History

Great Britain
- Name: Peggy
- Owner: 1801:Transport Board; 1804:W. Boyd & Co. ; 1810:James Thomas; 1814: Tibbitt & Co., London; 1819:Palmer & Co.;
- Builder: Gillet & Co., Calcutta
- Launched: 1793
- Renamed: Juliana in 1801
- Fate: Wrecked 1821

General characteristics
- Class & type: Barque
- Tons burthen: 498 or 502, or 50279⁄94, or 512, or 516, or 51672⁄94 (bm)
- Length: 112 ft 5 in (34.3 m) (overall); 87 ft 9 in (26.7 m) (keel)
- Beam: 32 ft 8 in (10.0 m)
- Depth of hold: 15 ft 8 in (4.8 m)
- Complement: 1810:55; 1812:45;
- Armament: 1810:12 × 12&6-pounder guns; 1812:12 × 12&6-pounder guns;
- Notes: Teak-built; three masts and two decks

= Peggy (1793 ship) =

Peggy was built at Calcutta in 1793 and initially sailed in the Indian coastal and Far East trade. In 1801 she assumed British registry and her name was changed to Juliana. Her owners sold her to the Transport Board but in 1804 the government resold her and she was sailing as a West Indiaman between London and Antigua. She then made two voyages for the British East India Company (EIC), and one voyage to Hobart, Van Dieman's Land, transporting convicts. On her return from this voyage she wrecked in 1821 on the English coast.

==Career==
Juliana was accepted into the Registry of Great Britain on 14 December 1801. She was sold to the Government for service with the Transport Board.

Juliana entered Lloyd's Register for 1805 with F. Smith, master, Boyd, owner, and trade London-Antigua. She also enters the Register of Shipping in 1805, but with Bourne, master, Beatson, owner, and location London. In 1806 the information in the Register of Shipping matches that in Lloyd's Register.

On 15 February 1808 captured near Barbados the French privateer brig . Malvina was commanded by René Salaun and carried 14 guns and 60 men. She had been travelling with her prize, the British ship Juliana, which Guerriere recaptured. (Note: An examination of Lloyd's Register suggests the recaptured Juliana was most probably the Juliana of this article.)

Lloyd's Register for 1810 shows Julianas master changing from F. Smith to Toussaint, her owner from Boyd & Co. to Thomas & Co., and her trade from London—Antigua to London—Bengal. In 1810 the EIC chartered Juliana for one voyage. On her return it chartered her for a second voyage.

First EIC voyage (1810–1811): Captain Jeremiah Richard James Toussaint acquired a letter of marque on 7 April 1810. He sailed from Portsmouth on 11 May 1810, bound for Bengal. Juliana was at Madeira on 27 May. On 4 July she and the convoy she was part of were "all well" at . They were under the escort of the frigate , which was going out to serve in the East Indies. Juliana reached Madras on 12 October, and arrived at Calcutta on 1 December. Homeward bound she was at Saugor on 26 January 1811, reached St Helena on 11 May St Helena, and arrived at the Downs on 13 July.
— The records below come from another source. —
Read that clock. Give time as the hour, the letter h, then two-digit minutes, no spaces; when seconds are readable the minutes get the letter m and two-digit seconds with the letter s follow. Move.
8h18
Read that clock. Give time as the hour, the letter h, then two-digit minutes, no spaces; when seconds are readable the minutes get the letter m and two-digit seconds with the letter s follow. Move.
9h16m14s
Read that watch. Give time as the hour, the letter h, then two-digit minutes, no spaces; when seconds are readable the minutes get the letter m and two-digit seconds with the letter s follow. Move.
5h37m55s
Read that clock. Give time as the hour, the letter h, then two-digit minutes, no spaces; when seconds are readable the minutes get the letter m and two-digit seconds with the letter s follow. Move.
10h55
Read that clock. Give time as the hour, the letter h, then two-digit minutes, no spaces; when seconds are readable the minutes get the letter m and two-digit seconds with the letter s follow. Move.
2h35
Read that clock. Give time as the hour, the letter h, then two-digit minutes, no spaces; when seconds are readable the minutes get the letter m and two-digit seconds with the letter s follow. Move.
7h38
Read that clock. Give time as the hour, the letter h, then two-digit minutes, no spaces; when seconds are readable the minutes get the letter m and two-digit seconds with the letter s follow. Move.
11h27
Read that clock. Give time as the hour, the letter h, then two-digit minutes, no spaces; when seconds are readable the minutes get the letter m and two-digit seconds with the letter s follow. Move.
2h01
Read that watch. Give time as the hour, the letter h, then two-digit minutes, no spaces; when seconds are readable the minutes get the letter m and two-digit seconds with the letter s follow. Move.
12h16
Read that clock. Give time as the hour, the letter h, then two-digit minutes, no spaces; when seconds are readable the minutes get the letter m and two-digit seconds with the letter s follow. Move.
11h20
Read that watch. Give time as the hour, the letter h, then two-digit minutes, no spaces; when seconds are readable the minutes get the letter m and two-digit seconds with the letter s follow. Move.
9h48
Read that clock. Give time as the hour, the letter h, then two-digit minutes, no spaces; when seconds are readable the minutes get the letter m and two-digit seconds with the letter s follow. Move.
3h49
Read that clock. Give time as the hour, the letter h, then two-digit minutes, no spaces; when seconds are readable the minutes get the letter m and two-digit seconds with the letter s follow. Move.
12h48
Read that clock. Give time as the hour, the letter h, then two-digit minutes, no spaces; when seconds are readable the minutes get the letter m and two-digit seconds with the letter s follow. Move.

Second EIC voyage (1812–1813): Captain Richard Rawes acquired a letter of marque on 27 April 1812. He sailed from Falmouth on 15 May 1812, bound for Batavia, by then in English hands. Juliana reached Madeira on 3 June. On 7 July she and the convoy she was with were "all well" at . Juliana arrived at Batavia on 30 September. Homeward bound, she reached the Cape of Good Hope on 19 March 1813 and St Helena on 10 April, and arrived at the Downs on 10 August.

The EIC released Juliana from service, and Tibbitt & Co. purchased her for private trade to India under a licence from the EIC. He had applied for a licence on 22 May 1815 and had received it on 31 March.

On 18 May 1820, a heavy gale drove Juliana, Ogilvie, master, coming from Penang, out of the Downs and into the North Sea, costing her two anchors and cables. She returned three days later and received replacement anchors and cables from Ransgate.

Convict transport (1820): In 1820 Juliana transported convicts to Hobart. She left on 3 September 1820 and arrived at Hobart on 28 December. She embarked 160 male convicts, one of whom died en route.

The Register of Shipping for 1821–22 showed Juliana with Ogilvie, master, Palmer, owner, and trade London—New South Wales.

==Fate==
On 23 December 1821 a gale blew Juliana, Ogilvie, master, from Bengal, out of the Ramsgate Roads and cost her two anchors and a cable. She sent a boat to shore to get replacements, and the boat was supposed to deliver them on the evening tide. However, Juliana was wrecked on the Kentish Knock at the mouth of the River Thames. Forty lives were lost; there were only two survivors.